It was not a very good weekend for the professional sports teams I root for. The Leafs apparently won a hockey game in Columbus, Ohio on Friday night but, other than that, the loss column filled up as the Jays dropped 2 games to the Royals in the ALCS and the Bills slipped to 3-3 with a loss to the Bengals in Orchard Park. En route to London right after the game, the team has to feel that it has under-achieved through the first 6 weeks. And the injuries at key positions continue to pile up. Assuming that the Bills can handle the lowly Jacksonville Jaguars at Wembley on Sunday morning, that would leave them at 4-3 entering their bye week. Is there really hope that they can make a run for the playoffs through the season's last 9 games? It doesn't seem likely.

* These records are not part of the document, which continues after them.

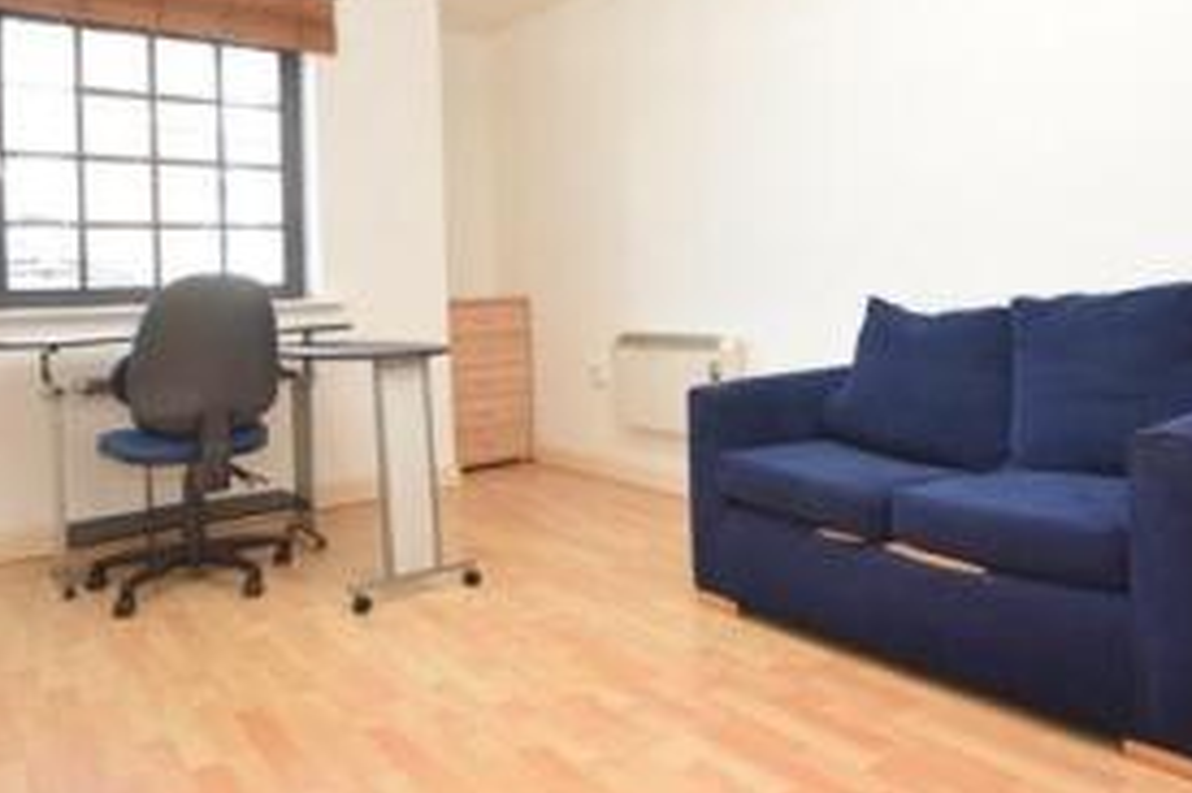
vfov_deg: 48.9
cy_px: 284
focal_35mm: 26
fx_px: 860
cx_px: 642
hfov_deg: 69.3
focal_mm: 10
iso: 800
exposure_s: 1/100
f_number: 5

If the Blue Jays are going to win the ALCS, they will clinch in in Missouri as the best they can hope for is a 3-2 series lead after the 3 games in Toronto which start tonight. Games 4 and 5 are 4pm starts as the US networks obviously prefer to have the Mets/Cubs series in prime time, Tonight is a big night for TV watching and many viewers across the country will be working their remotes switching back and forth between the election seat count and the ball game. I like their chances with Stroman tonight.

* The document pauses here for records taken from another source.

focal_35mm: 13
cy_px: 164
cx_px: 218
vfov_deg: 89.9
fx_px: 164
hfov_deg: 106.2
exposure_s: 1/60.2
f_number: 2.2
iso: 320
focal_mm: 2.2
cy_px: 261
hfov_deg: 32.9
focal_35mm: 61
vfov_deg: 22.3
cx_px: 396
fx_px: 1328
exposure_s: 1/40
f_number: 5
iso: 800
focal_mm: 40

I almost cancelled my Globe and Mail subscription in June of last year when, to the surprise of many, it endorsed Tim Hudak and his "Progressive" Conservative Party a few days before the provincial election, only to see the Liberals win a majority. The Globe's endorsement this time around is a bit of a mystery as it says that the Conservative Party deserves to continue governing but without Stephen Harper. The party is somehow our best option, claims the Globe, but the Prime Minister has to go and all will be fine. But the Conservative Party, as it now exists, is Stephen Harper and what another incarnation of it might look like after he's gone is hard to say, if not hard to imagine. I'll keep reading the Globe but I do wonder what value there is in endorsing an option which not only isn't on offer but that doesn't even exist. In fairness, the editorial urged the party to return to its roots - its progressive roots and not its Reform roots - by being "fiscally conservative, economically liberal and socially progressive". In other words, a return to kind of values the party held under the likes of Diefenbaker, Stanfield, Clark and Mulroney. There was a good reason why the word "progressive" was dropped when the Reform Party hijacked the PC party and drove it into the right wing ditch. The Globe and Mail may want the party to return to its real roots but it will take more than just a new leader.

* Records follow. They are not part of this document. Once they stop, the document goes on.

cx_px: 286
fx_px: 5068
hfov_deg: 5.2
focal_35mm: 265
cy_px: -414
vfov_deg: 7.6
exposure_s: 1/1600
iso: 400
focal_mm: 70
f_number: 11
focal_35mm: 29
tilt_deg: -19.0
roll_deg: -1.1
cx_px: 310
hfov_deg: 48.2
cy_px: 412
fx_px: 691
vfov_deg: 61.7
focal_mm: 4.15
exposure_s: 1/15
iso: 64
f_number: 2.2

Robyn Doolittle tweeted the photo of Harper with the Fords from the weekend and reminded us that it was a photo of the Prime Minister of Canada two days before a federal election. The decision to try to leverage the Ford brand (presumably to rally the base) in the final day or two of the campaign almost seems fitting and, as this is one of his final photo opps as Prime Minister, sort of looks good on him I guess. He's been a mean-spirited and divisive leader. Whatever we get tonight, I'm confident that most of us will feel better about it and that will be a good start.